They knew Russian operatives might try to tamper with the nation’s electronic voting systems. Many people inside the U.S. government and the Obama White House knew. In the summer of 2016, a cluster of volunteers on a federally supervised cybersecurity team crafting 2018 election guidelines felt compelled to do something sooner. Chatting online, they scrambled to draw up ways for state and local officials to patch the most obvious cyber vulnerabilities before Election Day 2016. Their five-page list of recommendations focused on two gaping holes in the U.S. election system. It warned that internet voting by at least some citizens in 32 states was not secure and should be avoided. And, critically, it advised how to guard voting and ballot-counting machines that the experts knew could be penetrated even when disconnected from the internet. But the list was stopped in its tracks. A year later, even as U.S. intelligence agencies warn that Russian operatives have their eyes on 2018 and beyond, America’s more than 7,000 election jurisdictions nationwide still do not have access to those guidelines for shielding the voting process.
… On Aug. 7, 2016, David Wagner, a University of California computer science professor who had a lead role on the working group, wrote in an email: “I’d like to push to see if we can get out something very soon, to provide as a resource for election officials preparing for elections this November. That means we need to move quickly.” Email chains and other records show that, with NIST fully in the loop, the group hurried to prepare the guidelines with the assumption they would be circulated before the election.
But three weeks later, on Aug. 30, NIST pulled the plug. No distribution would be formally considered in 2016 because it was too close to the election, NIST official Andrew Regenscheid told Susan Greenhalgh, a watchdog at the nonprofit Verified Voting who shepherded completion of the recommendations in the working group. Greenhalgh, who said she was stunned, confirmed the decision a couple of days later in a phone call with the head of NIST’s voting unit. “I told them I thought they were making a big mistake,” Greenhalgh said.

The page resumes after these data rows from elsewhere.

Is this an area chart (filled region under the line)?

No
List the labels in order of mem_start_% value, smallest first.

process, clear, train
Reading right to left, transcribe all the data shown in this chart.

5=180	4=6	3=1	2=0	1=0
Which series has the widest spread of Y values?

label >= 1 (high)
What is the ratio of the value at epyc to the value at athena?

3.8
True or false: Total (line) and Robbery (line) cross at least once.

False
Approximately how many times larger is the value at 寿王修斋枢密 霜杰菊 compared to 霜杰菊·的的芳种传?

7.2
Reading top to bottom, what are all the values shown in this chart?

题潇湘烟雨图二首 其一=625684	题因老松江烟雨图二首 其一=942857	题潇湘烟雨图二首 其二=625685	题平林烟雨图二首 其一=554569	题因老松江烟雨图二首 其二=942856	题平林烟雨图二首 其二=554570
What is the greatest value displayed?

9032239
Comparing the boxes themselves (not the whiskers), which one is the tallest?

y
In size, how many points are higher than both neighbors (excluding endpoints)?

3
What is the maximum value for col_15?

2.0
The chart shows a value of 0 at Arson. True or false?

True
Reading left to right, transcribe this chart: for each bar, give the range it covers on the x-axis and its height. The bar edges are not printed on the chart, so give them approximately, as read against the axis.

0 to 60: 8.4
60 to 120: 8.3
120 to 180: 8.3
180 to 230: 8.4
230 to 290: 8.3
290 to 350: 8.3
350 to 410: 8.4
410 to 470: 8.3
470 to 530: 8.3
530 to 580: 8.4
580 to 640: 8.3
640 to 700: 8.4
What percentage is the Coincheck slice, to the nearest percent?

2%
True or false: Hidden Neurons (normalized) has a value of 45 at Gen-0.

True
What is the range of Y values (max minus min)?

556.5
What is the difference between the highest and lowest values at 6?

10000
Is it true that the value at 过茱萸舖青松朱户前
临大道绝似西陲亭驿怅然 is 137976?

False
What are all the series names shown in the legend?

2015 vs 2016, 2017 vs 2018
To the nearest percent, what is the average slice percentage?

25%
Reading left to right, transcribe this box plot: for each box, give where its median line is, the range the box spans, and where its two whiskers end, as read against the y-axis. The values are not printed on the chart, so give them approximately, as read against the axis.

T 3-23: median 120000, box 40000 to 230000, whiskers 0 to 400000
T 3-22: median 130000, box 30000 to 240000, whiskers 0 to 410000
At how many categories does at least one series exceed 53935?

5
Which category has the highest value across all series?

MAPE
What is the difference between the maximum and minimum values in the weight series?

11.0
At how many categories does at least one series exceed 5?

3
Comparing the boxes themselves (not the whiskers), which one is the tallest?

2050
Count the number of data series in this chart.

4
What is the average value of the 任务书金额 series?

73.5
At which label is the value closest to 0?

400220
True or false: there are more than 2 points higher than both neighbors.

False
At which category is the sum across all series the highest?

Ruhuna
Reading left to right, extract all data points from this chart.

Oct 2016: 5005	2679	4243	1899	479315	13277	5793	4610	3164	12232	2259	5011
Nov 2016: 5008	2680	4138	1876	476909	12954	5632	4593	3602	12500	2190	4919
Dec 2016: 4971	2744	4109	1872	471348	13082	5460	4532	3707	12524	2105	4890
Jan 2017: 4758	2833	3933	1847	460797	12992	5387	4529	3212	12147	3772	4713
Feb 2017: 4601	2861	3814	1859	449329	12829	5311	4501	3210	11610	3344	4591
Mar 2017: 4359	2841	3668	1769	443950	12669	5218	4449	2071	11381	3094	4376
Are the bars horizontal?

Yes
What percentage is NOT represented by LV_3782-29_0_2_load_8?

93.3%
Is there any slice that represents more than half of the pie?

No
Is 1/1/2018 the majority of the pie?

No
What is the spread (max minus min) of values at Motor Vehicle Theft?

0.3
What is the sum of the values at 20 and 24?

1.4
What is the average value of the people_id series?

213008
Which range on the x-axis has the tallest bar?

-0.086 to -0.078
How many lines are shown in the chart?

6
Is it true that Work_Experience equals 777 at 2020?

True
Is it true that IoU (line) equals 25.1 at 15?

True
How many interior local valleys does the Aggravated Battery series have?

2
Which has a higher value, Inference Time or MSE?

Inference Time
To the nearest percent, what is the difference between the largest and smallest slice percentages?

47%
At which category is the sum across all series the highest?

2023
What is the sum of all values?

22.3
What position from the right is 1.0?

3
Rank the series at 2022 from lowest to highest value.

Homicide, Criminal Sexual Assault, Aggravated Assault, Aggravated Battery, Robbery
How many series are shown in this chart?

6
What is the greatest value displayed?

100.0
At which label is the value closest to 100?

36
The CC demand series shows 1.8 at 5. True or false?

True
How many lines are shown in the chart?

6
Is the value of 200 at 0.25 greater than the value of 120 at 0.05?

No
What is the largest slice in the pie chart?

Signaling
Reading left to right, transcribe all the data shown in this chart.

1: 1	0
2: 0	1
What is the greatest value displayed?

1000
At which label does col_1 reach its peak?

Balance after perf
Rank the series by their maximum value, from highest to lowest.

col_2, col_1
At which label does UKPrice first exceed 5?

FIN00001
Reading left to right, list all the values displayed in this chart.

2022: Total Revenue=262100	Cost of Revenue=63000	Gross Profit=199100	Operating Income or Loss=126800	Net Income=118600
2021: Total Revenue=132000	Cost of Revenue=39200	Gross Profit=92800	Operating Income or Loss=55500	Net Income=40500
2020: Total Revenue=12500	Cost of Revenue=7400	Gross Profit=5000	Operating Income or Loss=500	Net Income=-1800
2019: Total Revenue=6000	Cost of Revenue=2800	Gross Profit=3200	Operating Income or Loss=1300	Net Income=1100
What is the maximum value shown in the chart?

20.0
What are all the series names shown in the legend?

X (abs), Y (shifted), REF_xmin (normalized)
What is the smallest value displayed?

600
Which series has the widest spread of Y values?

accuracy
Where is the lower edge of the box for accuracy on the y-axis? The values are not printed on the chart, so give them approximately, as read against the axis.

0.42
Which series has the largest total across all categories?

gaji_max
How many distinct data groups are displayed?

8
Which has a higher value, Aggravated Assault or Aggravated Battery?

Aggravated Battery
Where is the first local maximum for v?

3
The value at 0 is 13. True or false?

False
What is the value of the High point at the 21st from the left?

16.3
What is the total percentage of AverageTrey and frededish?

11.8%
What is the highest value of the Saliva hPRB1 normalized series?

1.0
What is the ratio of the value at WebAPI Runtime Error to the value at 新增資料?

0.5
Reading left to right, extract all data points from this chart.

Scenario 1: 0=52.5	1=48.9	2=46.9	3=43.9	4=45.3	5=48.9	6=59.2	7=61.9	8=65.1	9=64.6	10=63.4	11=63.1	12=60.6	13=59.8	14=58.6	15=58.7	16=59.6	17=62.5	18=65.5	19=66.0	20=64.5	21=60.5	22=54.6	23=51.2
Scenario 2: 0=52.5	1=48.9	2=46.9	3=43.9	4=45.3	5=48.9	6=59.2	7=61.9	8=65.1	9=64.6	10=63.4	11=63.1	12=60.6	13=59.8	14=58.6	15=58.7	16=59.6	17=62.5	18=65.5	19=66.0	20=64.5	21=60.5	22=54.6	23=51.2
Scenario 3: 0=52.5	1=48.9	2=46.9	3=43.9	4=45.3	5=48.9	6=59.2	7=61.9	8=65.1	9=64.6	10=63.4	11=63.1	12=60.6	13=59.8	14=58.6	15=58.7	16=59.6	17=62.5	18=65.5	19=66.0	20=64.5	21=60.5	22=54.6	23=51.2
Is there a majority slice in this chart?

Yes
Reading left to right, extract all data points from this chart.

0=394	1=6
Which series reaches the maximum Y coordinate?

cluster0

From that moment until Election Day, Russia completed what one computer security expert privately described as a “cyber Pearl Harbor.” Meanwhile, many states and counties nationwide opted to allow federal reviews of their cyber hookups in the fall of 2016. They revealed widespread vulnerabilities. In South Carolina alone, National Guard cyber specialists found at least “high” risks in all 46 counties evaluated, 20 of which had issues identified as critical, according to public records obtained by University of South Carolina computer scientist Duncan Buell and Frank Heindl, a Charleston activist.